Education department has high standards
January 24, 2012
Those who can’t do, teach, but Simpson education students do a lot.
Annual FBI background checks, five gateways to graduation and a minimum 2.75 GPA just to name a few.
“You just get closer and closer to graduating with your gateways, so it just prepares you,” sophomore Kristina Roth said.
“Gateway one, is you saying that you intend to be admitted to teacher education,” said Barb Ramos, associate professor of education. “Gateway two you’re actually fully admitted. Then it progresses at each until five is the recommendation for a teacher license.”
The progression of gateways is a central element of the education curriculum. Another key component of the gateways is spending time in the classroom.
“Simpson has great location for students to have field experience in urban, suburban and rural settings,” Ramos said. “We make sure that every student has a variety of field experiences.”
Variety is important to education students. They appreciate the various classroom settings they experience through Simpson.
“I don’t necessarily want to go into special ed, but I was in the special education classroom several times because it fit into my schedule when I was freshman,” Roth said. “Just seeing them improve and get better at their reading, because I worked with the same kids every time I went, was the best part.”
Simpson’s education students also like that they are able to start working in classrooms from the very beginning.
“I like the fact that you get to go into schools from the very first semester that you’re here, so you get to work with a variety of kids at a variety of different schools,” sophomore Steffanie Elkin said. “You get to see what you want to do, and that’s probably my favorite thing.”
With so much exposure to an assortment of classrooms, education students have a selection of endorsements to choose from. An endorsement is a specialty, such as math or science, which a teacher is allowed to instruct.

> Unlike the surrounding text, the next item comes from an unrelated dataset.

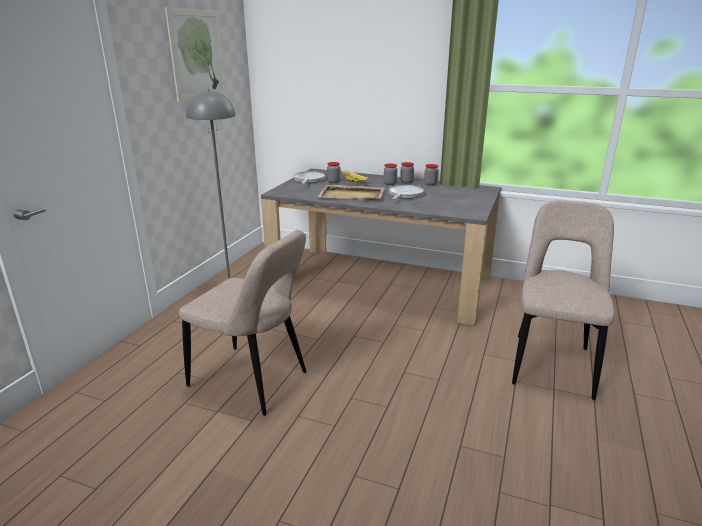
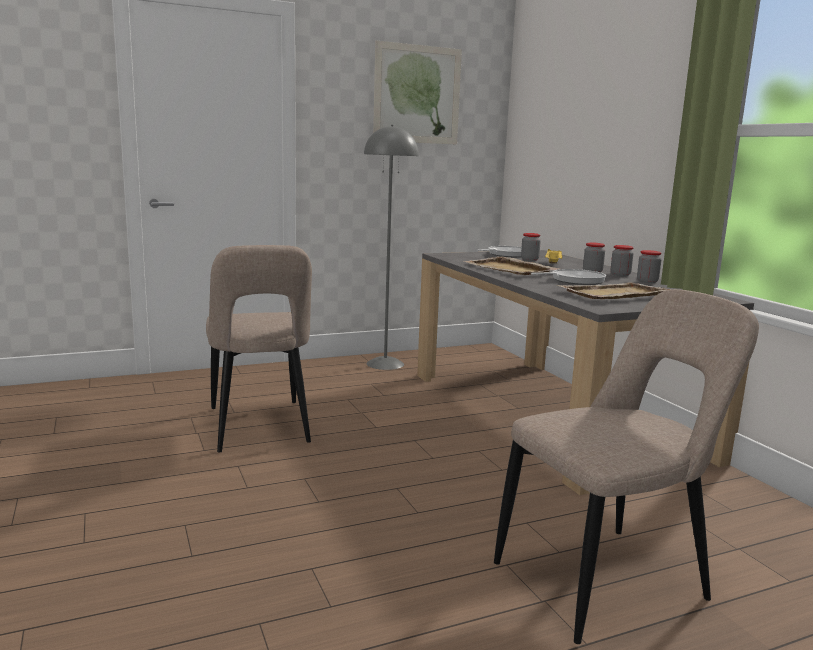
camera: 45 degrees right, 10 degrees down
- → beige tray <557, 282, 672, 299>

“I would say a lot of our students earn two, and some three, and in rare cases people pull off more,” Ramos said.
There are 16 elementary education endorsements and 23 secondary education endorsements available at Simpson.
“Our students actually start education classes the first semester of their first year,” Ramos said. “We have the chance to work with them for four years. If you go to a lot of other schools, especially bigger universities and colleges, you take general education classes for your first two years, and you apply to get into the teacher education program, so you only have two years that you’re really being trained as a teacher.”
Elkin is working on three endorsements with her elementary education major.
“Because I came here on a visit and talked with a professor and they told me that I could get multiple endorsements here and still graduate on time,” Elkin said. “That was a big selling point for me.”
Course loads consisting of gateways and endorsements require more time than many outside of the education department believe.
“The most difficult part of being an education major is the lack of understanding from students from other departments,” sophomore Jessica Ollenburg said. “Being an education major can be a challenge and many of the things we do are very practical and time consuming, even though they appear to be simple and busy work to students who are not education majors.”
The curriculum and gateways some times prove too much for some students to handle.
“There are large lists of requirements that you have to meet to continue on and we do see students that drop out part way through because they know they can’t meet them,” Ramos said. “We have students that we have to counsel out of the program or they’re dismissed from the program because they can’t meet the requirements, so it is a program that isn’t for everyone.”
In order to complete requirements, education students must pass their education classes as well as the classes for their endorsements. Courses for an endorsement are the same as those for the minor or major.
“One of my endorsements is science, so for my sciences I have to have so many hours of chemistry, physics and biology,” Elkin said. “I’m taking the same classes that people would if they’re majoring in those areas, and I think people don’t realize that you take those same classes.”
Unfortunately, Gateways and curriculum can’t prepare Simpson students for everything.
“The most valuable lesson I learned from my education classes and have applied in student teaching is to be flexible,” senior Molly Swenson said. “A teacher can never be prepared for what a student might say or an unplanned fire drill, they just have to ‘go with it’.”